A part of me wanted to scream. Another part wanted to cry. Through it all, I desired to get on my knees and plead with God to get me through the darkest nights.
And He has, but that is a story waiting to be told later. On this particular day, I just had to make it through the day. My thoughts were interrupted by the noise of the postman’s car. As I walked to the mailbox on that chilling, cloudy February afternoon, I wept all the way. How many times had God already shown me it was alright to shed tears in the presence of the One Who knew me best — my God and my Comforter?
I looked in the mailbox and wondered why in the world a preacher would send me a book on “Finding God.” My salvation was real to me and with every fiber of my being I tried always to stay within His will.

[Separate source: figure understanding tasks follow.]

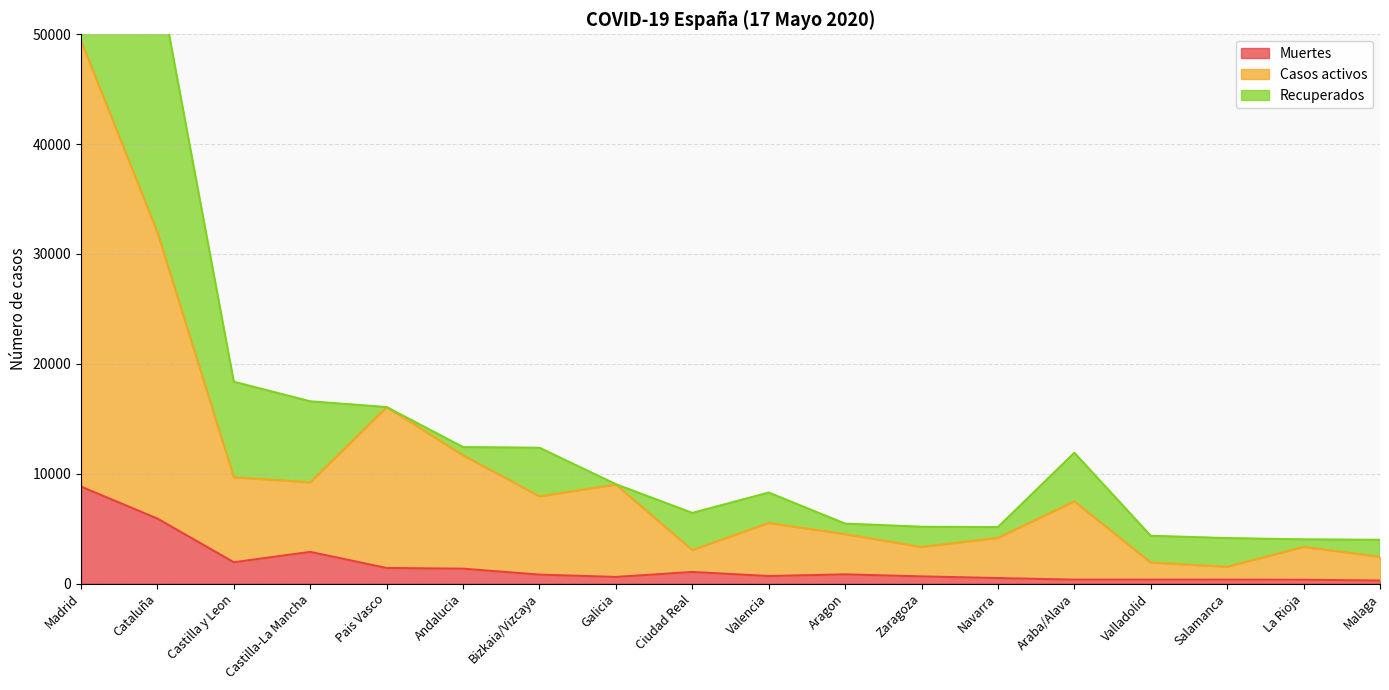

At how many categories does at least one series exceed 31090?

2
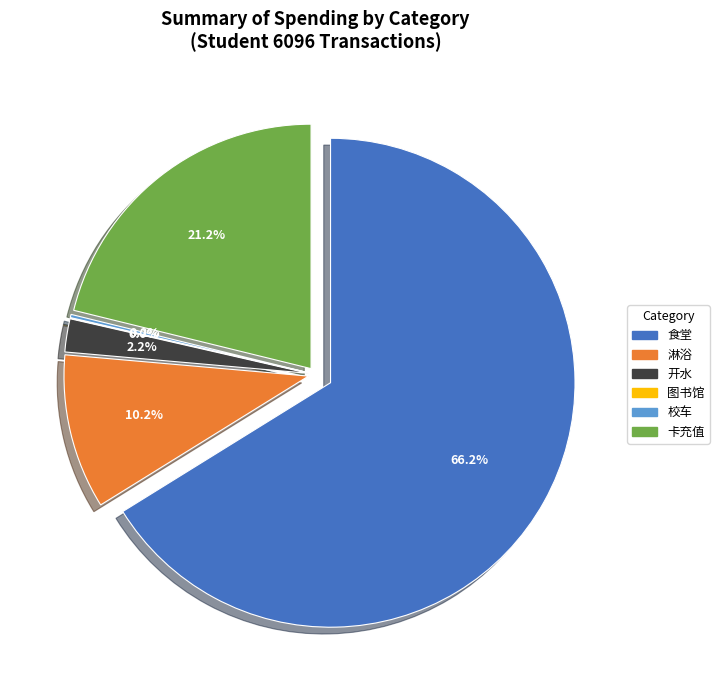

What is the change in value from 淋浴 to 图书馆?

-48.1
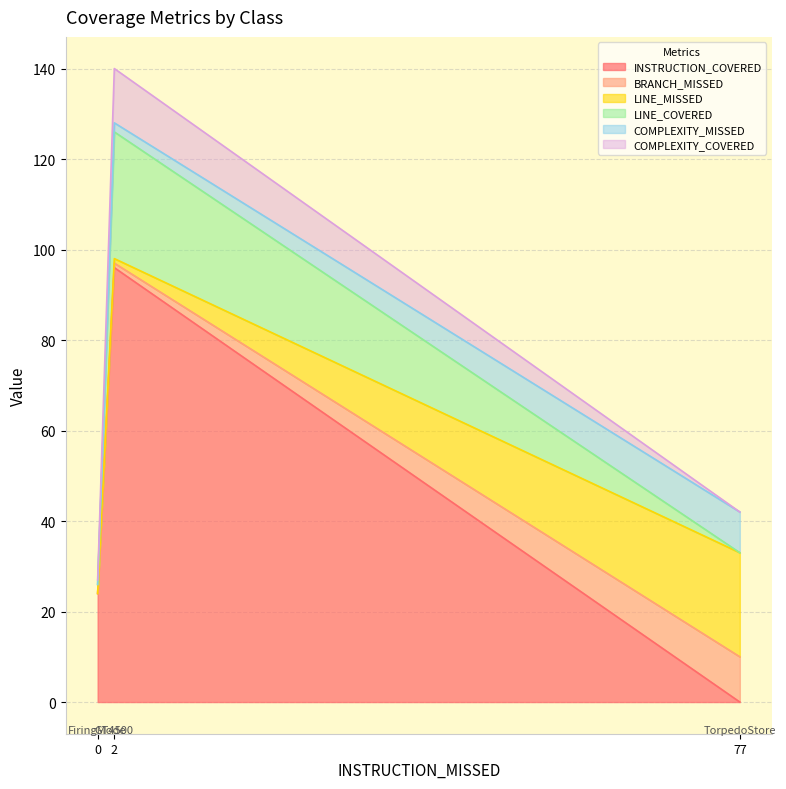

What is the total value across all series at 77?

42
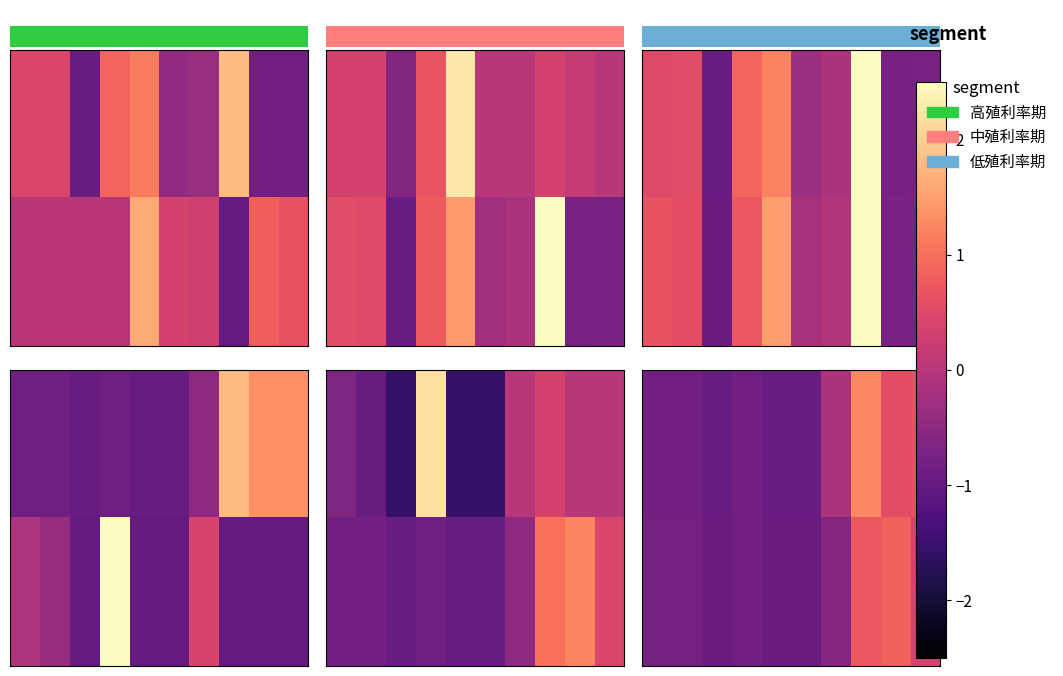

What is the total value across all series at 4?

-1.9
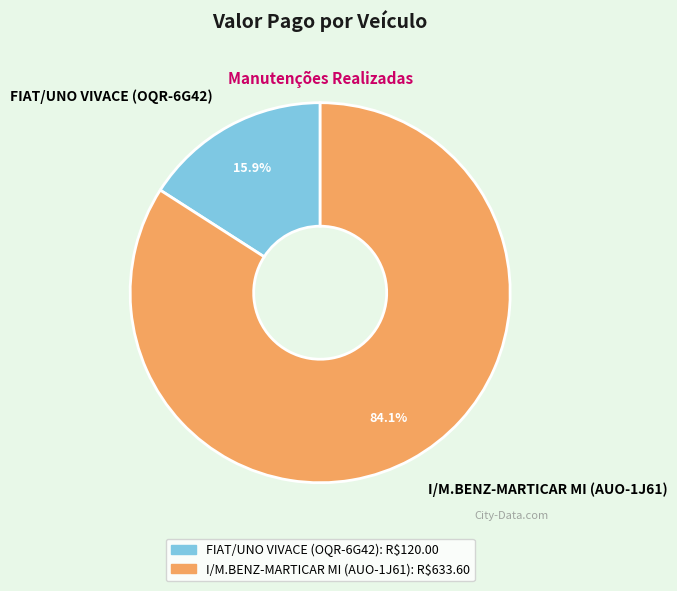

What is the total percentage of I/M.BENZ-MARTICAR MI (AUO-1J61) and FIAT/UNO VIVACE (OQR-6G42)?

100.0%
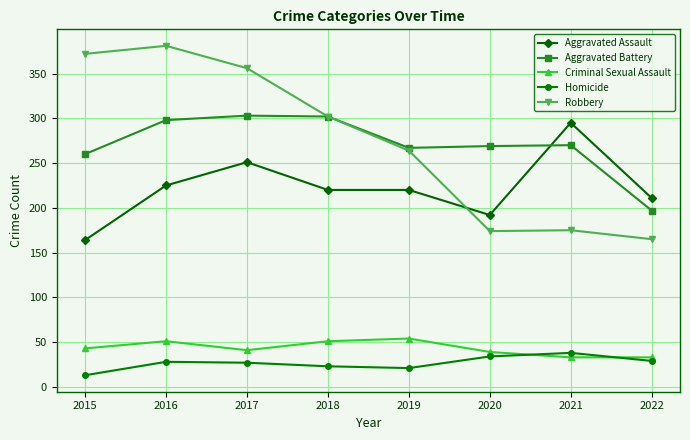

List the series in order of their peak value, lowest first.

Homicide, Criminal Sexual Assault, Aggravated Assault, Aggravated Battery, Robbery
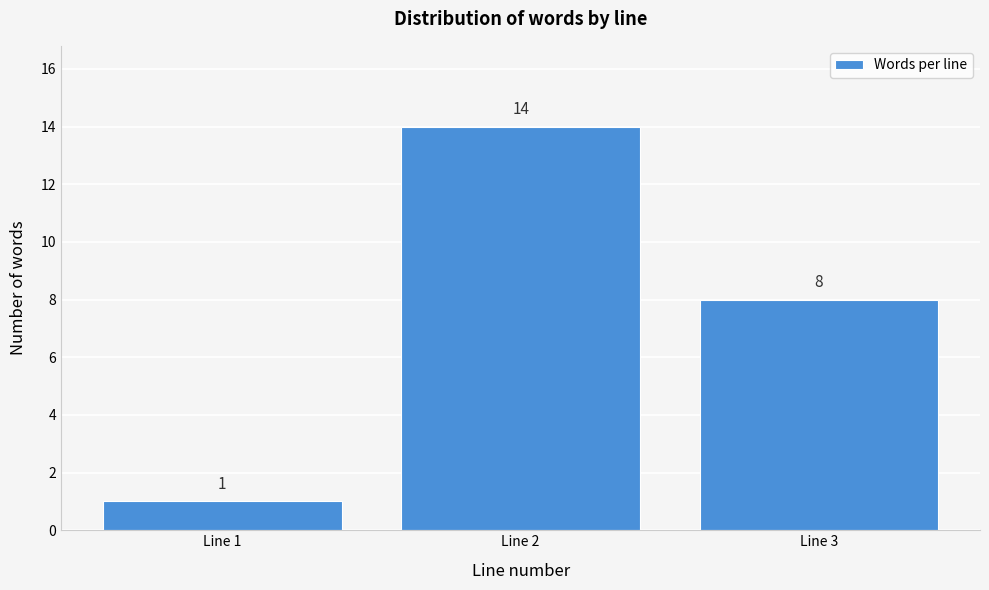

Reading left to right, extract all data points from this chart.

1	14	8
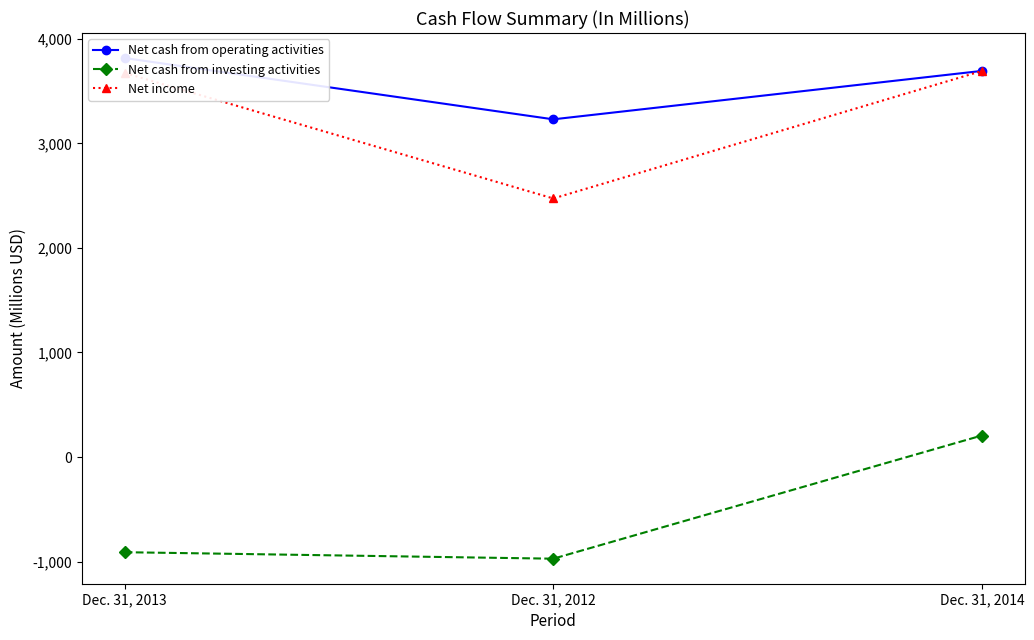

What is the highest value of the Net cash from investing activities series?

206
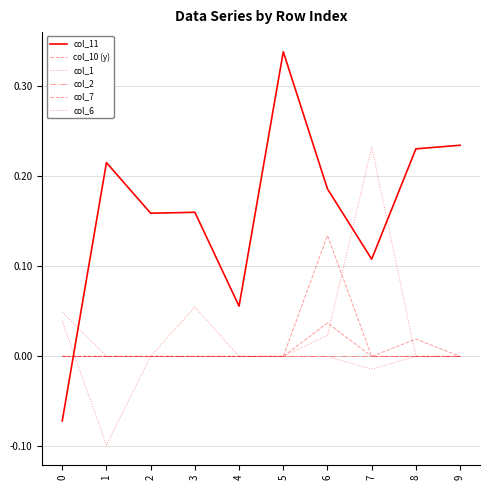

Does the chart have visible grid lines?

Yes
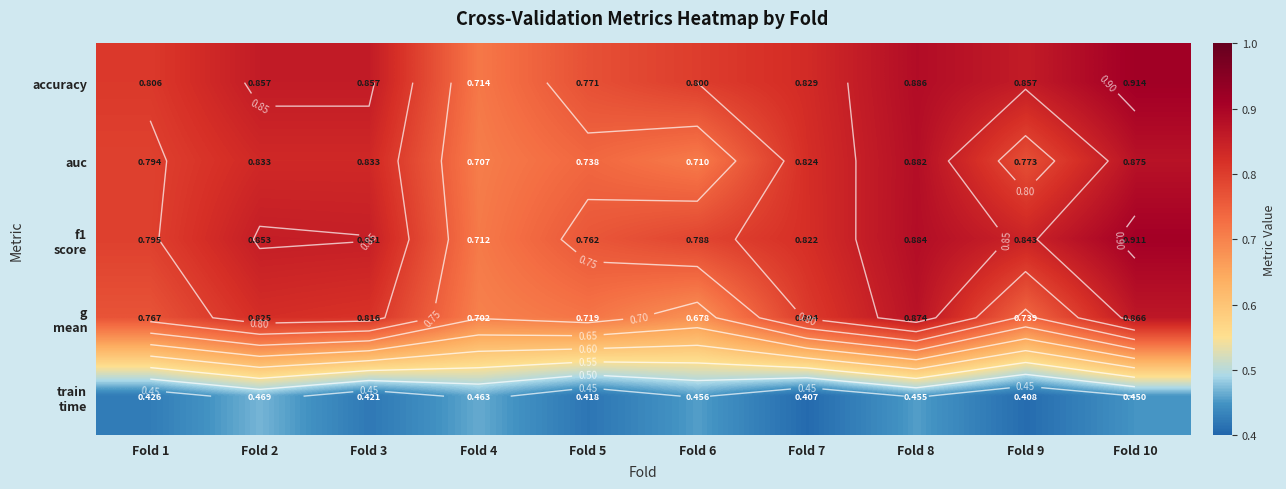

Count the f1 score values in the range 0 to 1.

10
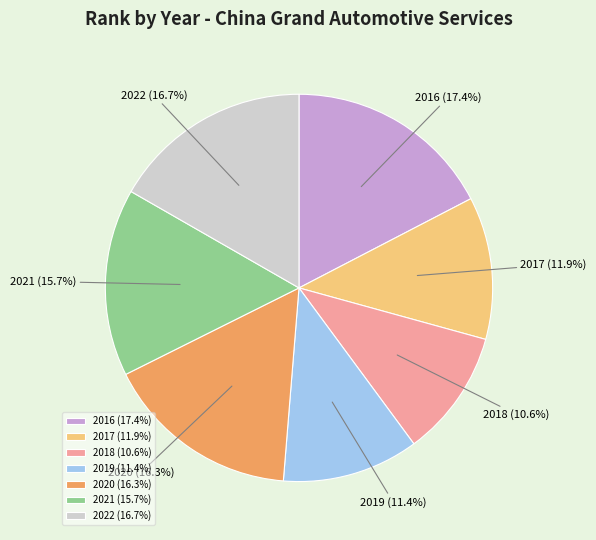

Which category has the biggest portion of the pie?

2016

Like a drowning person searching for something to hold, I sat down to scan the pages.
How my spirits were lifted as I read of the personal experiences of Larry Crabb, author of “Finding God.” You see, as I had cried earlier I prayed there would be something in the mailbox to give me peace that day.
“I am never going to make it; there is no way.” My thoughts were hurtful. But within me I heard the words: “You may have lost the best friend you ever had, but you have not lost Me. There are yet so many mysteries to be uncovered in our relationship. I am here for you.”
Sitting there reading “Finding God,” I knew my prayers had been answered. Within all of us there should always be the deeper longing to know more of God.
After three years and five months of working through the grief process I am still in search of more of God. And even if I had not gone through this painful time in my life, other circumstances would still remind me our journey in life should be about spiritual growth.
Through the years, observing those in ministry has led me to believe that unfortunately for many there comes a cutoff place where one is saved but the growth period stops. Teachers like this keep on teaching, but their spiritual lives are the same as they were when they took the class themselves three years before.
Deacons like this settle for less in their lives than they should. If ministry is about being a servant rather than wanting power, the only way to broaden the vision of knowing God’s will as you serve God’s people is to find it on your knees, pursuing more of God.
People who impact others are those who constantly search for new glimpses of God. Everything — our Christian institutions, churches, homes — would be better if this were true.
As I write this, I think of pastors, church members and seminary teachers like this who press on toward the high calling of Jesus Christ. They don’t want to just “get by” in the Lord. They want to have a continuing love affair with God.
A big thank-you to the pastor friend who sent me the book “Knowing God.”
In the margin of the book on Aug. 8, 2002, I wrote:
“I have not had my quiet time as I should. I am so busy, and I love my job, but I must not stay so busy I leave God out. God has brought me so far since Bob’s death. And I thank Him. I am so weak without God, and I must remember that. Please teach me more of You, God.”
He has, and He will. It all depends on my willingness.